WHAT YOU SHOULD DO -> Without omitting anything, copy the data exactly.

LISTED ENTRIES ->
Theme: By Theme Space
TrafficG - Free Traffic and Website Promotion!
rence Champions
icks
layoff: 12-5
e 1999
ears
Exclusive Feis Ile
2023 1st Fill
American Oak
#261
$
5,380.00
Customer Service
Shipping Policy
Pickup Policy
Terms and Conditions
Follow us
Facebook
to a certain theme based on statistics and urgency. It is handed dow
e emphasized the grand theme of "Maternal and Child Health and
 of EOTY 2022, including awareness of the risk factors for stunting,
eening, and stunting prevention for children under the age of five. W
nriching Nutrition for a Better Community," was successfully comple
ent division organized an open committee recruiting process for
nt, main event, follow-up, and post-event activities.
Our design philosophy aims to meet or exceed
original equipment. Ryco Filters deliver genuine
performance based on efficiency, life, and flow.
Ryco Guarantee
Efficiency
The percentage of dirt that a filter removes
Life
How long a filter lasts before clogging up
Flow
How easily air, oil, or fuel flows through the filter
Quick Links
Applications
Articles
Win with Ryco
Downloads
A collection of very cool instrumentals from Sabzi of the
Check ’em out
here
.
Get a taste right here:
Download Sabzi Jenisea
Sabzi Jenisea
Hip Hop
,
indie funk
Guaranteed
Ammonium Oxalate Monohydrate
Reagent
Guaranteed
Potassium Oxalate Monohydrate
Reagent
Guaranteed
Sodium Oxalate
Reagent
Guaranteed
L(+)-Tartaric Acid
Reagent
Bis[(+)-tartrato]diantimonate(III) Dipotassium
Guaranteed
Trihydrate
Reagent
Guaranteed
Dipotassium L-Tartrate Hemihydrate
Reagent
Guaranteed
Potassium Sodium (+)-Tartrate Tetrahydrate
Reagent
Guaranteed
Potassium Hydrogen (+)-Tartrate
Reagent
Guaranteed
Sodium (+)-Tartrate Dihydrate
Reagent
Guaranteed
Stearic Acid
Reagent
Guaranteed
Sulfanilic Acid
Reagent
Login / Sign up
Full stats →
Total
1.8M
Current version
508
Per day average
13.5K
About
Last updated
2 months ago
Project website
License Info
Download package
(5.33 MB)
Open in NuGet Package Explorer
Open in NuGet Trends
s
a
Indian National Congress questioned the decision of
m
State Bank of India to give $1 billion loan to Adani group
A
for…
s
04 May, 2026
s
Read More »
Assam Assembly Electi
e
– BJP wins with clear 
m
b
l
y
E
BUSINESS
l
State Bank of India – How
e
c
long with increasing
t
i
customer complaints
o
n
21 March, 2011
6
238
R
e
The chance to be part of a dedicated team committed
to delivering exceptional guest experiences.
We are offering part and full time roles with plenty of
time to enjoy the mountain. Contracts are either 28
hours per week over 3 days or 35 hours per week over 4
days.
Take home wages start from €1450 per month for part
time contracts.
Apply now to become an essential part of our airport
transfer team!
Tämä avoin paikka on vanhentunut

RESPONSE FOR THIS EXERCISE ->
Theme: By Theme Space
TrafficG - Free Traffic and Website Promotion!
rence Champions
icks
layoff: 12-5
e 1999
ears
Exclusive Feis Ile
2023 1st Fill
American Oak
#261
$
5,380.00
Customer Service
Shipping Policy
Pickup Policy
Terms and Conditions
Follow us
Facebook
to a certain theme based on statistics and urgency. It is handed dow
e emphasized the grand theme of "Maternal and Child Health and
 of EOTY 2022, including awareness of the risk factors for stunting,
eening, and stunting prevention for children under the age of five. W
nriching Nutrition for a Better Community," was successfully comple
ent division organized an open committee recruiting process for
nt, main event, follow-up, and post-event activities.
Our design philosophy aims to meet or exceed
original equipment. Ryco Filters deliver genuine
performance based on efficiency, life, and flow.
Ryco Guarantee
Efficiency
The percentage of dirt that a filter removes
Life
How long a filter lasts before clogging up
Flow
How easily air, oil, or fuel flows through the filter
Quick Links
Applications
Articles
Win with Ryco
Downloads
A collection of very cool instrumentals from Sabzi of the
Check ’em out
here
.
Get a taste right here:
Download Sabzi Jenisea
Sabzi Jenisea
Hip Hop
,
indie funk
Guaranteed
Ammonium Oxalate Monohydrate
Reagent
Guaranteed
Potassium Oxalate Monohydrate
Reagent
Guaranteed
Sodium Oxalate
Reagent
Guaranteed
L(+)-Tartaric Acid
Reagent
Bis[(+)-tartrato]diantimonate(III) Dipotassium
Guaranteed
Trihydrate
Reagent
Guaranteed
Dipotassium L-Tartrate Hemihydrate
Reagent
Guaranteed
Potassium Sodium (+)-Tartrate Tetrahydrate
Reagent
Guaranteed
Potassium Hydrogen (+)-Tartrate
Reagent
Guaranteed
Sodium (+)-Tartrate Dihydrate
Reagent
Guaranteed
Stearic Acid
Reagent
Guaranteed
Sulfanilic Acid
Reagent
Login / Sign up
Full stats →
Total
1.8M
Current version
508
Per day average
13.5K
About
Last updated
2 months ago
Project website
License Info
Download package
(5.33 MB)
Open in NuGet Package Explorer
Open in NuGet Trends
s
a
Indian National Congress questioned the decision of
m
State Bank of India to give $1 billion loan to Adani group
A
for…
s
04 May, 2026
s
Read More »
Assam Assembly Electi
e
– BJP wins with clear 
m
b
l
y
E
BUSINESS
l
State Bank of India – How
e
c
long with increasing
t
i
customer complaints
o
n
21 March, 2011
6
238
R
e
The chance to be part of a dedicated team committed
to delivering exceptional guest experiences.
We are offering part and full time roles with plenty of
time to enjoy the mountain. Contracts are either 28
hours per week over 3 days or 35 hours per week over 4
days.
Take home wages start from €1450 per month for part
time contracts.
Apply now to become an essential part of our airport
transfer team!
Tämä avoin paikka on vanhentunut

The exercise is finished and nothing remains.